E' solo nel finale che l'autentica portata della visione si svela: gli anziani hanno capito che il dolore è inevitabile perché fa parte della vita; hanno capito che la loro soluzione non serve nemmeno a proteggersi dal crimine; sanno che non potranno trattenere i giovani, che la loro "copertura" non funzionerà per sempre... eppure scelgono di continuare. L'idialliaco rifugio nei boschi, l'asilo autarchico lontano dai rischi del progresso è in realtà simbolo dell'intera società umana. Noi vediamo la falsità e la debolezza dei principi in base ai quali viviamo, percepiamo la labilità e l'arbitrarietà del confine tra il bene e il male, eppure l'insegniamo ai nostri figli.

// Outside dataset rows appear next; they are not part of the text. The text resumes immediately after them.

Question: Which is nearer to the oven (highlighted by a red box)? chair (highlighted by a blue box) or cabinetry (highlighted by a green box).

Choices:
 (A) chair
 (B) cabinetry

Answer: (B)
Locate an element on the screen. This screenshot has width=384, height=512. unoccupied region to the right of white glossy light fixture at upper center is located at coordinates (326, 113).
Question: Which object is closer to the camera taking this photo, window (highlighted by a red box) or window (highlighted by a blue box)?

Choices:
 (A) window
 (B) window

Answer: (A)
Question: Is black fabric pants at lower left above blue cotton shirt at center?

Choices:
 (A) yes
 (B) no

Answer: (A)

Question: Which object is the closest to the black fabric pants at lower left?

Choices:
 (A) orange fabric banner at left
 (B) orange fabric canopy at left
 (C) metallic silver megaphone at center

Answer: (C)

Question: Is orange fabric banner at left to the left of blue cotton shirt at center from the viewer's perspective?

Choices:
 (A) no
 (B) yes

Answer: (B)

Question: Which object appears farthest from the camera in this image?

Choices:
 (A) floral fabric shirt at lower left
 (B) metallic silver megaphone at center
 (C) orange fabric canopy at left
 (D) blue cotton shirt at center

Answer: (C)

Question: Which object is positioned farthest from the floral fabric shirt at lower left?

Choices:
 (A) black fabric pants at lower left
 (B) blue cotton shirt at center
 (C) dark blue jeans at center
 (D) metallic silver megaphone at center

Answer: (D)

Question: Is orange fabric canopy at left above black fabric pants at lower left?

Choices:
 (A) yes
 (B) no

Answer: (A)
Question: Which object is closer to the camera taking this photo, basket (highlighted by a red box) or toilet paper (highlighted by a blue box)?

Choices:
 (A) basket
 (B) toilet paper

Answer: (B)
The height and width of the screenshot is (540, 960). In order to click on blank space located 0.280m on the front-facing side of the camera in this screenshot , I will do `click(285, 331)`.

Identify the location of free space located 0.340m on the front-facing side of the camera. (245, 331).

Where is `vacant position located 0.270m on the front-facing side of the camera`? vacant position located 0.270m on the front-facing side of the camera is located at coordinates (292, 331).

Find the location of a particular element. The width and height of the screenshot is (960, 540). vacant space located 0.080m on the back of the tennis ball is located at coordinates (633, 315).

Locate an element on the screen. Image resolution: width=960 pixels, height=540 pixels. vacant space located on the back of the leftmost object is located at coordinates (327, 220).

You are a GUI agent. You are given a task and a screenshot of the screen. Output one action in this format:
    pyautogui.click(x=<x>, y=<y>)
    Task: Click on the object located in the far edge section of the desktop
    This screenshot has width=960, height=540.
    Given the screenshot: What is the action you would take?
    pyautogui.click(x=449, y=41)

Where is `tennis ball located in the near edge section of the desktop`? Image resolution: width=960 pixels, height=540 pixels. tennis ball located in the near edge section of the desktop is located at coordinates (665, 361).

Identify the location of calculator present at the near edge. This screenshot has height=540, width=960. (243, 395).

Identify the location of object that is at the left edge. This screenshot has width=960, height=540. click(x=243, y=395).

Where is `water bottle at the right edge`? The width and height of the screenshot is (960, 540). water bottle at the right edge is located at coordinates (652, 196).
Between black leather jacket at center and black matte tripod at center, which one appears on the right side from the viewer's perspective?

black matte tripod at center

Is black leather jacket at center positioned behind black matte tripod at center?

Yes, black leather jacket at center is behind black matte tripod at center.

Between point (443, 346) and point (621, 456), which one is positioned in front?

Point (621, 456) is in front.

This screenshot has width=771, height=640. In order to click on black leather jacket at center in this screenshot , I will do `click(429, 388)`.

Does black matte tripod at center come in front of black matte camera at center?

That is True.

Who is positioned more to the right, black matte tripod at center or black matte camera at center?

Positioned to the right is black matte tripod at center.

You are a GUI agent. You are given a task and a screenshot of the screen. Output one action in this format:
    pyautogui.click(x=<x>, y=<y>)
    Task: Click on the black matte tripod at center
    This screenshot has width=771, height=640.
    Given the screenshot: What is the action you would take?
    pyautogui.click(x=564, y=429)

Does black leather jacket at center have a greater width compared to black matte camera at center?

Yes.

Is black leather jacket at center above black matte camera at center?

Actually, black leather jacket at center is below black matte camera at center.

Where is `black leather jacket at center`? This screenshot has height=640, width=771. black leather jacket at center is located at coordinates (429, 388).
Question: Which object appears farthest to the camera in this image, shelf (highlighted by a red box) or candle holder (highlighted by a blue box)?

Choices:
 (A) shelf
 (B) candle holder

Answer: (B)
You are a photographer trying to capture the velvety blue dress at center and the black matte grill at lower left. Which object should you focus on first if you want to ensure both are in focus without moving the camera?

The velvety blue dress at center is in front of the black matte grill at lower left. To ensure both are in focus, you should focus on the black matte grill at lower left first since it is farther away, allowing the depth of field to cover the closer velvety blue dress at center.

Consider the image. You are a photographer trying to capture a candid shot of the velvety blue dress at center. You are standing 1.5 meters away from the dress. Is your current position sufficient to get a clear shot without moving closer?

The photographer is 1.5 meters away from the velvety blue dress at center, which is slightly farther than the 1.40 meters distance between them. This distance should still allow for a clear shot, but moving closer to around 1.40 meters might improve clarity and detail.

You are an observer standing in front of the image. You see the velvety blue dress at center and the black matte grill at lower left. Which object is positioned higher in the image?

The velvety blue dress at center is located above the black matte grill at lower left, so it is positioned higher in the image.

Viviamo ingannando loro e noi stessi, perché in realtà non esiste alternativa, quel mondo al di fuori del villaggio, al di fuori delle certezze e delle convenzioni, fa troppa paura.

Se dunque The Village offre numerosissimi spunti di riflessione, un'intepretazione troppo ristretta ed univoca (come la metafora sull'America post-9/11, proposta da più parti) rischia di non rendergli giustizia, soprattutto perché significa attribuire all'autore una preciso intento politico/morale. Shyamalan è narratore e non si pone come analista politico, sociologo o antropologo. E The Village non è un trattato sociologico né un manifesto politico; non è un thriller e non è un horror. Forse è solo una fiaba, ma appartiene a quel genere di fiabe intelligenti che non giudicano la realtà ma si limitano a rispecchiarla.